All the expansion scenarios considered in this research were based on steady-state assumptions that kept constant both the level of community demand for inpatient psychiatric treatment and the supply of alternative psychiatric beds in community general hospitals and freestanding crisis facilities in the region served by our study hospital. However, bed capacity increases could be made in these community facilities instead of, or as well as, in the state hospital. Expanding community-based intensive outpatient services, such as assertive community treatment, would also help to reduce the need for state psychiatric hospitalizations (
17). In other words, a more comprehensive resource optimization model could be constructed to consider demand-side as well as supply-side interventions.
To a limited extent, North Carolina has already increased the availability of general hospital psychiatric inpatient beds for uninsured patients through its three-way contract beds initiative, which provides short-term psychiatric crisis services and detoxification in community hospitals (
18). To the extent that such inpatient resources are able to serve patients who otherwise would have been cared for in a state psychiatric hospital, increases in community treatment capacity could achieve reductions in wait time similar to those described in our study hospital expansion scenarios. However, many community facilities are not currently staffed to care for the most acutely ill psychiatric patients and those who become violent. Thus, although buying community hospital beds may initially be less costly than adding state hospital beds, making community beds the sole solution would change community hospital staffing requirements, possibly increasing total costs for North Carolina.

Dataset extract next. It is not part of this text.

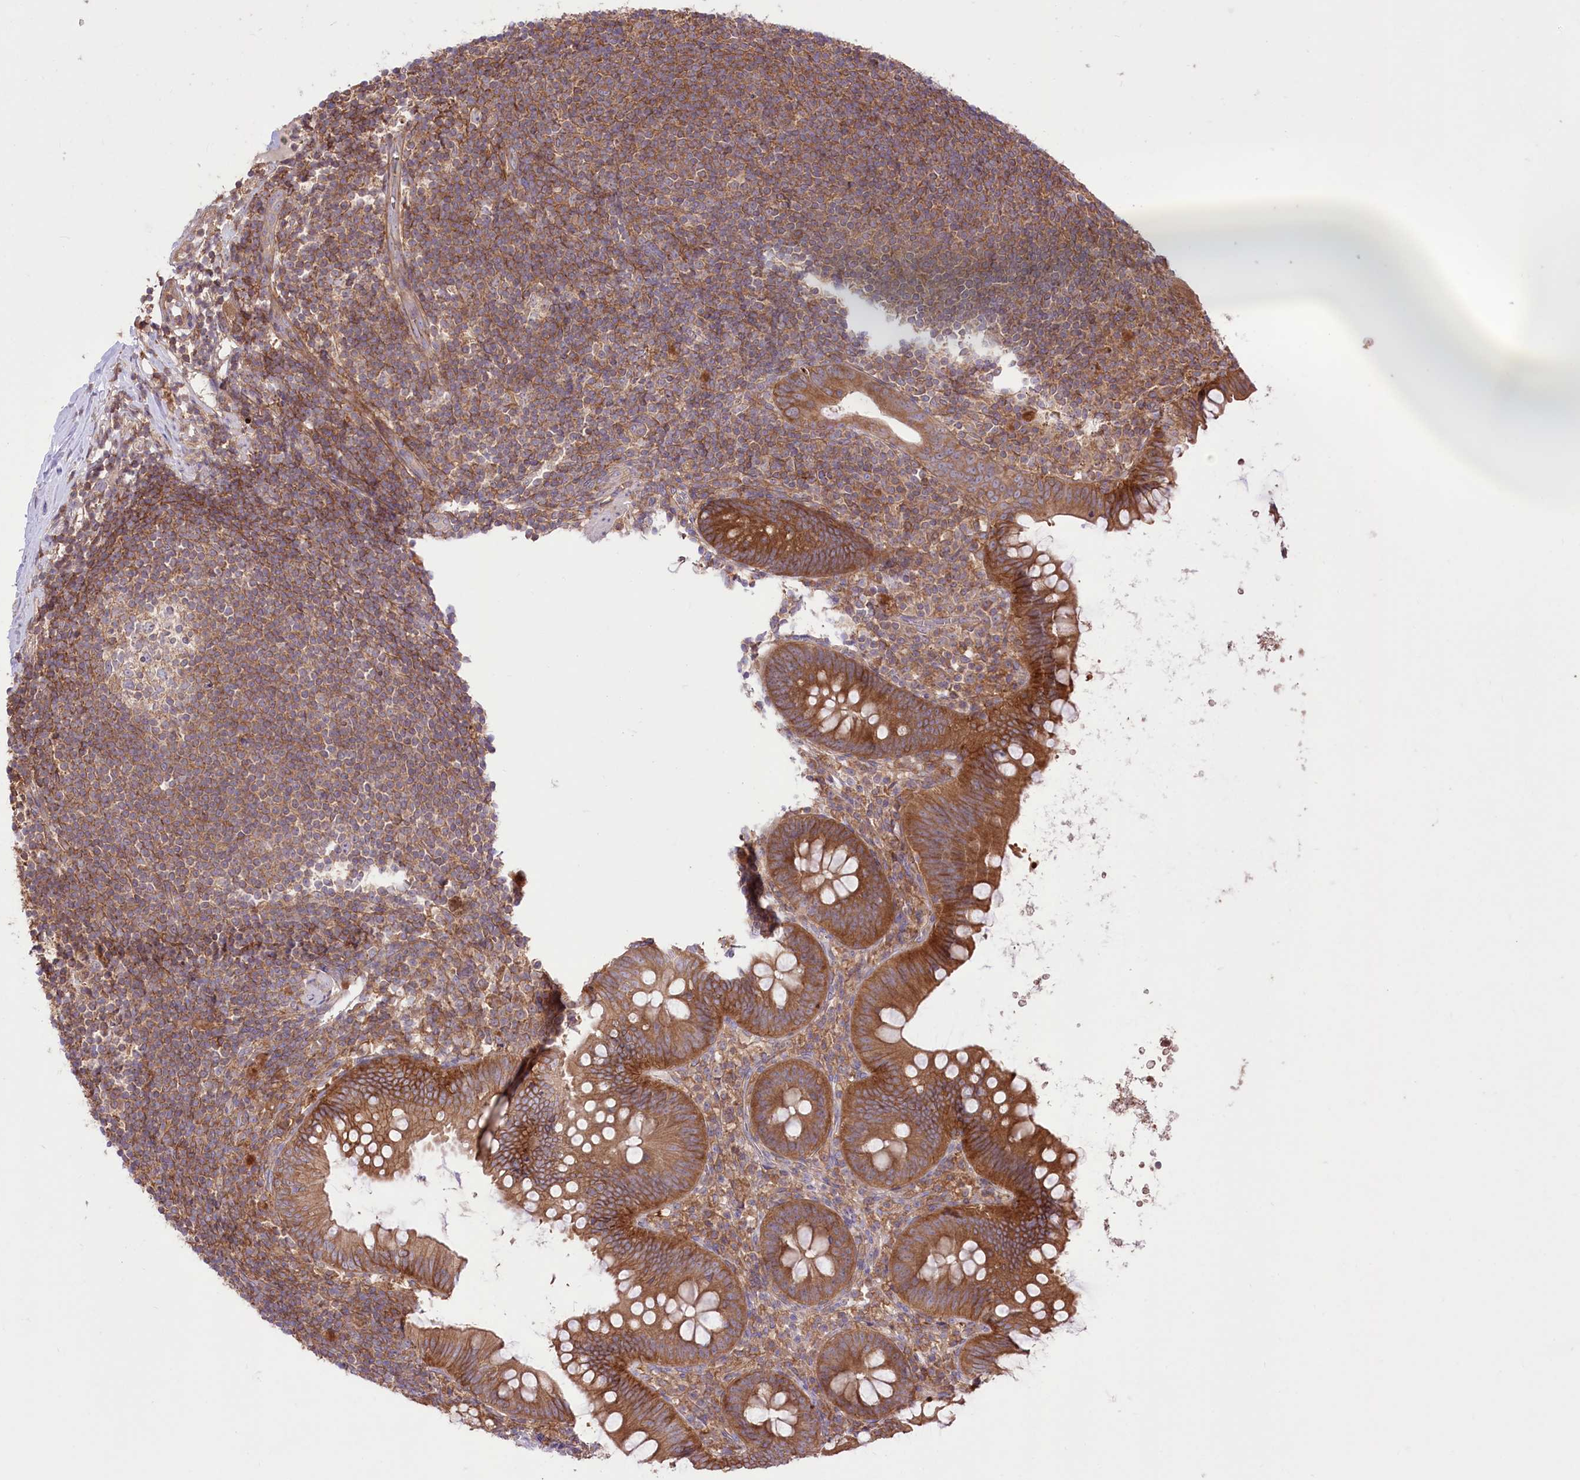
{"staining": {"intensity": "strong", "quantity": ">75%", "location": "cytoplasmic/membranous"}, "tissue": "appendix", "cell_type": "Glandular cells", "image_type": "normal", "snomed": [{"axis": "morphology", "description": "Normal tissue, NOS"}, {"axis": "topography", "description": "Appendix"}], "caption": "Immunohistochemistry (IHC) (DAB) staining of normal appendix reveals strong cytoplasmic/membranous protein positivity in approximately >75% of glandular cells. (DAB (3,3'-diaminobenzidine) = brown stain, brightfield microscopy at high magnification).", "gene": "XYLB", "patient": {"sex": "female", "age": 62}}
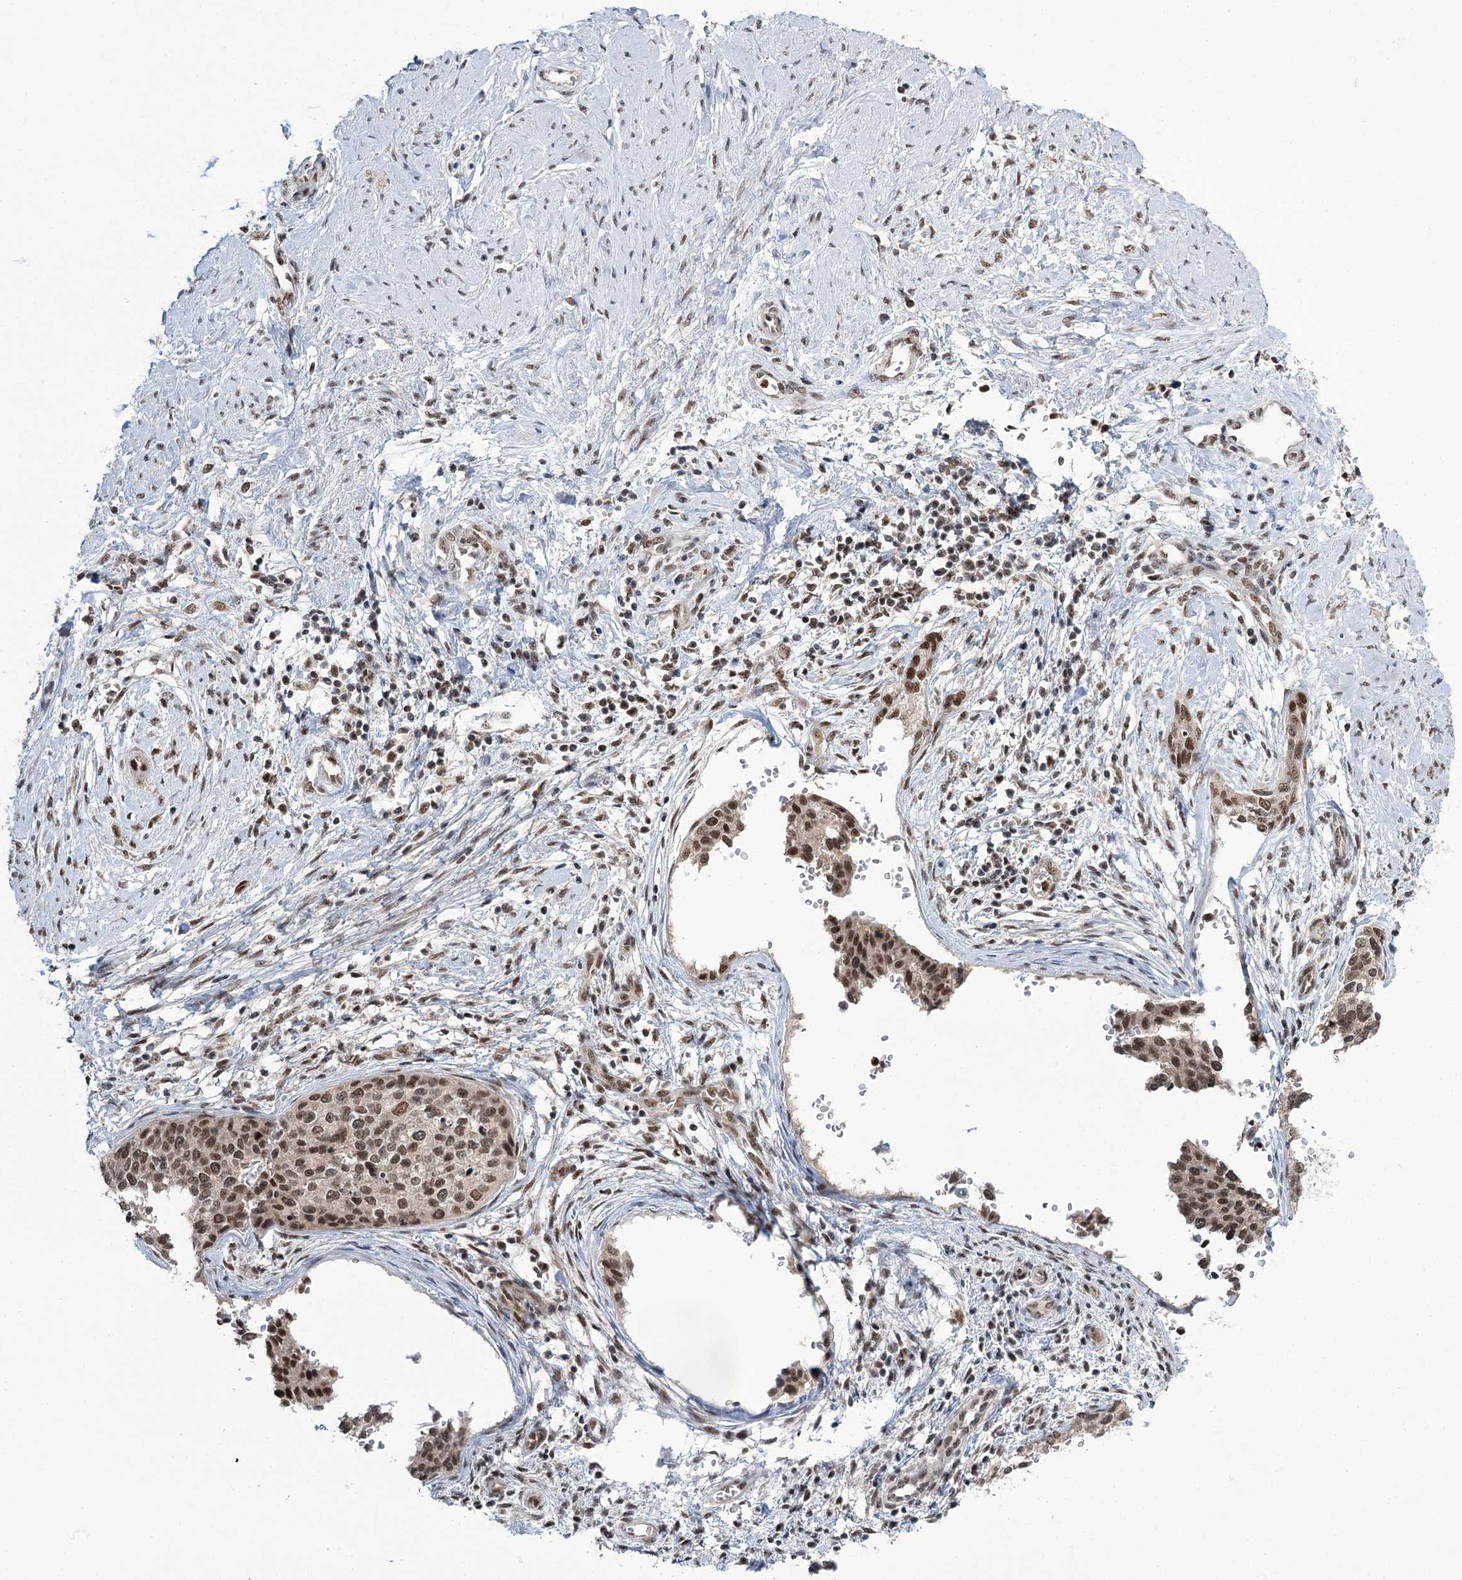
{"staining": {"intensity": "moderate", "quantity": ">75%", "location": "nuclear"}, "tissue": "cervical cancer", "cell_type": "Tumor cells", "image_type": "cancer", "snomed": [{"axis": "morphology", "description": "Squamous cell carcinoma, NOS"}, {"axis": "topography", "description": "Cervix"}], "caption": "Squamous cell carcinoma (cervical) stained with a protein marker reveals moderate staining in tumor cells.", "gene": "ERCC3", "patient": {"sex": "female", "age": 37}}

Some other study limitations should be noted. For example, the scenarios we examined were limited to our study hospital, and we may have applied unrealistic assumptions or simulation parameters. However, we sought to ensure accurate model input by relying on utilization data to the extent possible and by involving system stakeholders throughout the model-building process. Also, the simulation model could be adapted to other state psychiatric hospitals in North Carolina and elsewhere in the United States.
Under current policy and financing arrangements, state psychiatric hospitals remain a vital component of the U.S. mental health system, offering treatment for people whose illness severity or violence exceeds the capacity of community providers. Demand for psychiatric hospital beds is increasing (
19). At the same time, financially pressed states continue to reduce state hospital capacity (
20), in part because of federal regulations precluding Medicaid reimbursement for nongeriatric adults in institutions for mental disease (
21). This study highlights an example of the national disconnect between increasing demand for psychiatric inpatient care and decreasing supply.